There is nothing at a political convention that is more exhilarating and scintillating, more life-affirming and rabidly anticipated than the daily state delegation breakfast briefings. This is especially true on the fourth consecutive day of such briefings -- meaning four consecutive days of Sterno-heated eggs, sweaty carafes of fruit juice and some of the least memorable political speeches you will hear in your life.
"We had a guy from the Board of Equalization speak to us yesterday," says Tom McInerney, a member of the Democratic National Convention rules committee for California. "He is pretty dynamic."
McInerney is pretty sarcastic.
But this doesn't mean he won't awake Friday and experience a soul-crushing sadness when he realizes there will be no delegation breakfast for him to attend. He'll have no reason to haul his carcass out of bed at 7:30 -- after getting to sleep at 3 a.m. -- and join his delegation on the fourth floor of the Westin Copley Place hotel.
Thursday, thanks to the generosity of the California Nations Indian Gaming Association (the breakfast's sponsor), the California delegates heard from state party chairman Art Torres and guest speakers Tom Vilsack, the governor of Iowa, and Sen. Ted Kennedy, among others.
Each delegation meets between 7:30 and 9:30 a.m., in a hotel ballroom (or conference room, if the delegation is small enough). "Oh good Looooord," Iowa senator Tom Harkin says when asked how many of these he has attended in his career. He talks as if he were describing a hernia.
Or, by Harkin's estimation, 25 to 30 hernias -- the number of conventions he has attended multiplied by four breakfasts each week, give or take a few absences or double-dips. Asked if any of the breakfasts were memorable, he shrugs, sighs and says, "Blurrrrrr."
After a while, the breakfasts tend to run together like sunny-side-up eggs.

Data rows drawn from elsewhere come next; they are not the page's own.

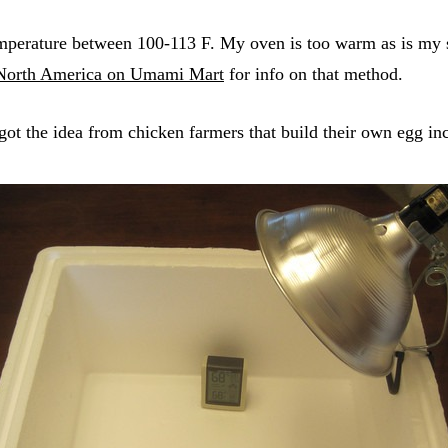
temperature between 100-113 F. My oven is too warm as is m
 North America on Umami Mart
for info on that method.
I got the idea from chicken farmers that build their own egg i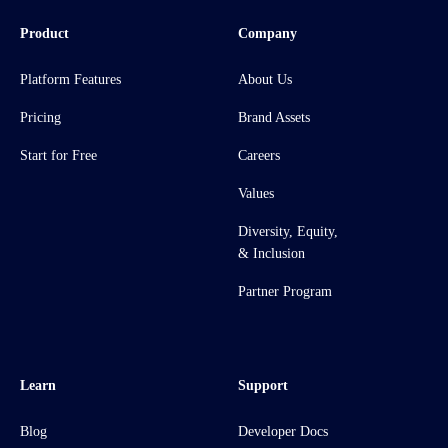
Product
Company
Platform Features
About Us
Pricing
Brand Assets
Start for Free
Careers
Values
Diversity, Equity,
& Inclusion
Partner Program
Learn
Support
Blog
Developer Docs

But these are hardy politicians and they endure.
On Monday Harkin gave a speech to the Iowa delegation at the Boston Marriott Long Wharf hotel. He spoke for 15 minutes -- ruminating about a recent trip to Maine, about FDR, about polio, about John Kerry, about the soul of the Democratic Party. And by the end of his speech, one Iowa delegate could be seen dozing off at his table. Harkin violated a basic tenet of delegation breakfast speaking:
"Be brief, be uplifting and be out of there," says Rep. Bob Menendez of New Jersey, the chairman of the House Democratic Caucus.
The breakfasts are well attended even as they are widely dreaded. In fact, many politicians, particularly ambitious ones, tend to hopscotch from breakfast to breakfast, addressing multiple delegations in a single day.
Menendez was a frequent speaker this week, as was convention chairman Bill Richardson, the governor of New Mexico and a possible candidate for president in 2008. MSNBC commentator Bill Press was another staple on the circuit this week.
Press has a book to hawk, the subtly titled "Bush Must Go," which were purchased en masse -- 5,000 copies -- by Democratic donor Milan Panic and distributed to delegates. "Delaware was the first one I did," Press says, a distinction to rival Delaware's status as the first state to ratify the Constitution.
Yesterday, Delaware delegates got to hear Karl Agne, a Delaware-born Democratic pollster.
The bigger states and swing states tend to get the A-list speakers, such as keynote speaker Barack Obama, James Carville and Sen. Hillary Rodham Clinton -- all three of whom spoke at the New York breakfasts this week.
On the other hand, delegates from Idaho got to hear . . . let's see, who did they get to hear?
"I'm sort of drawing a blank here," says Gail Bray, a member of the Democratic National Committee from Idaho.
Bray -- "That's Bray, as in giving voice to the donkey, get it?" -- is walking out of Ballroom 2 at the Radisson Hotel, trying to cough up names.
"One of Kerry's crew boat people talked to us," she says. The delegation also got to hear Rep. Dennis Kucinich and Howard Dean, but their speeches were actually delivered to the Washington state delegation and piped into Idaho's ballroom.
Washington state delegates got a special treat on Thursday. After enduring three breakfasts at the Radisson, the delegates, like well-behaved schoolkids being rewarded with a field trip, had their delegation briefing at Cheers, the bar that inspired the hit TV series.
Sen. Maria Cantwell is standing outside the Radisson before heading to Cheers. Her eyes are bloodshot, but she's a soldier.
"These people are the heart and soul of the party and they want to hear from their elected officials," she says. She heads to her car.
"We going over to Cheers now?" she asks an aide.
"No," he says. "Gotta do Alaska first."